De todas estas tareas, la que da trabajo a un mayor número de personas es la vigilancia de las instalaciones, con diez empleados, siendo prestada por la empresa Omega.

Ortiz de Galisteo señaló que ha realizado ya las peticiones de reuniones a las dos instituciones, aunque todavía no ha recibido repuesta. La primera de ellas, la hizo a mediados de octubre a la Zona Franca por vía telefónica. La segunda está fechada a 31 de octubre, a través de vía telemática, al Ayuntamiento de Cádiz. La intención de estos encuentros es, según Ortiz de Galisteo, "exponer el problema que tenemos y sacar algún compromiso para la subrogación de la plantilla. Dicen que iban a crear unos 300 puestos de trabajo y queremos poner el tema encima de la mesa para que, si viene alguna empresa, se comprometa a mantener los puestos de trabajo".

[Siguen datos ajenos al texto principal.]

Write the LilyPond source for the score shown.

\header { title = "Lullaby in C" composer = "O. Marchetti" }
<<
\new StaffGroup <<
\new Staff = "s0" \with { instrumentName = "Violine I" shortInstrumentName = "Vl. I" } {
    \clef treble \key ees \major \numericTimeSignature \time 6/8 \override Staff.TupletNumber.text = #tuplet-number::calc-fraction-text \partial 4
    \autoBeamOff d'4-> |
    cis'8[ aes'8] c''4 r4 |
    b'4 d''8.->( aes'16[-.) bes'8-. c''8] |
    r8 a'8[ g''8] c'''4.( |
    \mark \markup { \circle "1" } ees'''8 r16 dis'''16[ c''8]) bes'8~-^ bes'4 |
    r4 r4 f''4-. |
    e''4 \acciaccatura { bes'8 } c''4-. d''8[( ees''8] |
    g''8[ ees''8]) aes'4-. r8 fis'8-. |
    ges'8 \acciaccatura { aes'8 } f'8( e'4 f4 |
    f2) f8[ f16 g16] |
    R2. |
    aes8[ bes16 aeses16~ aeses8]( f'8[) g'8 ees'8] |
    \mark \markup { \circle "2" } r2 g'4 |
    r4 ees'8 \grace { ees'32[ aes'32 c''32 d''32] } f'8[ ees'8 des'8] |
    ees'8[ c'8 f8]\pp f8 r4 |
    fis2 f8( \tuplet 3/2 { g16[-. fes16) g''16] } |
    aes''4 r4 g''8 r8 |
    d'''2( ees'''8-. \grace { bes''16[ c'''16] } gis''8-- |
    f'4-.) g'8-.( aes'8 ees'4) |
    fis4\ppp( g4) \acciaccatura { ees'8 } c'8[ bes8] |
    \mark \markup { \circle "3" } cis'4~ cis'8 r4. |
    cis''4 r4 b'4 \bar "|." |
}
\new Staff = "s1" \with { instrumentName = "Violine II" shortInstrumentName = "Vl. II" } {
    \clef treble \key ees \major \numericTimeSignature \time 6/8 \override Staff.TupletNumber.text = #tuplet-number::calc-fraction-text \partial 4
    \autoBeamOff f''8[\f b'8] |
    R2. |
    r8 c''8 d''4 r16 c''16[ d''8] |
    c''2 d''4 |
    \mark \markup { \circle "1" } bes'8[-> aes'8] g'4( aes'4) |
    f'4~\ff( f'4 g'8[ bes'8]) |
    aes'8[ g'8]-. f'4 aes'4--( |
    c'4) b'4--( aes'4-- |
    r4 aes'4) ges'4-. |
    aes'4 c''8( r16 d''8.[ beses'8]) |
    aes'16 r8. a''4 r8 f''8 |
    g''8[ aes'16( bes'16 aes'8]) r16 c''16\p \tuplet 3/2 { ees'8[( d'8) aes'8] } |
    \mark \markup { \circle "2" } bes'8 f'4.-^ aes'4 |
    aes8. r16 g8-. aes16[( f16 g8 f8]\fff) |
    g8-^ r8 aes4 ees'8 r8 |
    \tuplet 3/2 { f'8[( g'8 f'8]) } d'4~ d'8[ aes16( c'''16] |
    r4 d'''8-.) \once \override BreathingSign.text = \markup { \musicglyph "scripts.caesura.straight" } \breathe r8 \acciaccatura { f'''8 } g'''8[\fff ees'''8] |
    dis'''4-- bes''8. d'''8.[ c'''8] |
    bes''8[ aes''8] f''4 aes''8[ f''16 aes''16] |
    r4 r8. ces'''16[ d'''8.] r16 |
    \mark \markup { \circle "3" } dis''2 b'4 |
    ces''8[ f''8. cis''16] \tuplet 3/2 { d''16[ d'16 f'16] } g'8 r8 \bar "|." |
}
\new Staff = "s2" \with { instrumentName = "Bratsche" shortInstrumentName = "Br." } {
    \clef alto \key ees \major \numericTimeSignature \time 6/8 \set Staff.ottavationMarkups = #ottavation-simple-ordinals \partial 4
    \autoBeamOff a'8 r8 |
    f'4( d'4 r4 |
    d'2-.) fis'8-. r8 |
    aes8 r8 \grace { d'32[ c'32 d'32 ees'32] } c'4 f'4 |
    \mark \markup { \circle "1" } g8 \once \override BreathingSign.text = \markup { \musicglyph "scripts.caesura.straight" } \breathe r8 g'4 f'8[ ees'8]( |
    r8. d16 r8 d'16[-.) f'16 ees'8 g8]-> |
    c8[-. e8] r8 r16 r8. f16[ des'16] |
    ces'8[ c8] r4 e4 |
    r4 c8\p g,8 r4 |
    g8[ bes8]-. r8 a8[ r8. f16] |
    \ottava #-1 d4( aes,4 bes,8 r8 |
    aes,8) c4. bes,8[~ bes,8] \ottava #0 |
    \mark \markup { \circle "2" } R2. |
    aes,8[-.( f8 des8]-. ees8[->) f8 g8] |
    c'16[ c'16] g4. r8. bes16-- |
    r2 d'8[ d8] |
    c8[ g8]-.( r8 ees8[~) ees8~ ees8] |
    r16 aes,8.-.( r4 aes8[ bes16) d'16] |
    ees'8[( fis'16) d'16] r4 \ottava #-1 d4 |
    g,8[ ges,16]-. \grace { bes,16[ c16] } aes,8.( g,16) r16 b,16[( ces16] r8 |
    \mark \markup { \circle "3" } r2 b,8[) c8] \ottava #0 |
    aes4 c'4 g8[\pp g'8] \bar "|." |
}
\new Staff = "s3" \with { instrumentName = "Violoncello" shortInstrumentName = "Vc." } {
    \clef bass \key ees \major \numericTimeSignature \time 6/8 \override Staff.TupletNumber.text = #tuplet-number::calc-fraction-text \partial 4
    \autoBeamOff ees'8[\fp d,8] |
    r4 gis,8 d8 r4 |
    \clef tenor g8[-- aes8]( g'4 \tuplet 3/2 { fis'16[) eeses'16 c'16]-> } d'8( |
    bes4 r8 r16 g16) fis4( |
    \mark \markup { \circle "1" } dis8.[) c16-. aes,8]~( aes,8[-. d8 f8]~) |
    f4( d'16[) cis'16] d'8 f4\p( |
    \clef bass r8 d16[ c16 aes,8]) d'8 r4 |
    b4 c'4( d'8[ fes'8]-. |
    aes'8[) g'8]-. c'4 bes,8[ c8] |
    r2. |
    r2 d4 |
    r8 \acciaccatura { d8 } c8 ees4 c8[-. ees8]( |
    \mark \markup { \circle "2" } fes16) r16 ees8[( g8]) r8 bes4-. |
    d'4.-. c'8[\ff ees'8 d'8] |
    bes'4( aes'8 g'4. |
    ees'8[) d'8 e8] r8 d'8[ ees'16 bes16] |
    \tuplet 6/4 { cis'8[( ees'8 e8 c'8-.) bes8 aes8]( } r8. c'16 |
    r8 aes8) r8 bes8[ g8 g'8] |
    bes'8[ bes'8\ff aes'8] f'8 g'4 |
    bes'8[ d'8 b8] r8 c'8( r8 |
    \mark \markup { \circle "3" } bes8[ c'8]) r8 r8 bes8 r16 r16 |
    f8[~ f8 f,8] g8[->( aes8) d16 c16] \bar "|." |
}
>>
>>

La situación de los trabajadores de las empresas auxiliares es muy diferente a la de los últimos trabajadores que salieron de Altadis con el cierre de la fábrica, ya que, tal como aseguró Ortiz de Galisteo, "salieron con un ERE pactado bastante bueno. Nos hubiera gustado tener los mismos derechos que el resto, pero al decidirse reducir las plantillas de las contratas, han salido con despidos objetivos el personal de seguridad y de limpieza con 20 días por año trabajado".

En el aspecto que trabaja Ortiz de Galisteo, como es el de la seguridad, la compra de las instalaciones sin tener un eso ya determinado por alguna empresa obliga a tener que mantenerse este servicio, por lo que espera que se siga contando con los trabajadores que lo prestan actualmente. "La empresa que entre aquí tendrá que seguir con la vigilancia prestando la seguridad perimetral, las rondas nocturnas o atender las incidencias si salta una alarma. No van a dejar esto abandonado", comentó.

Con todo, a la inquietud se suma el problema de perder el trabajo con una edad avanzada. "Algunos llevamos aquí cerca de 30 años trabajando y los despidos serían traumáticos", afirmó Rafael Ortiz de Galisteo.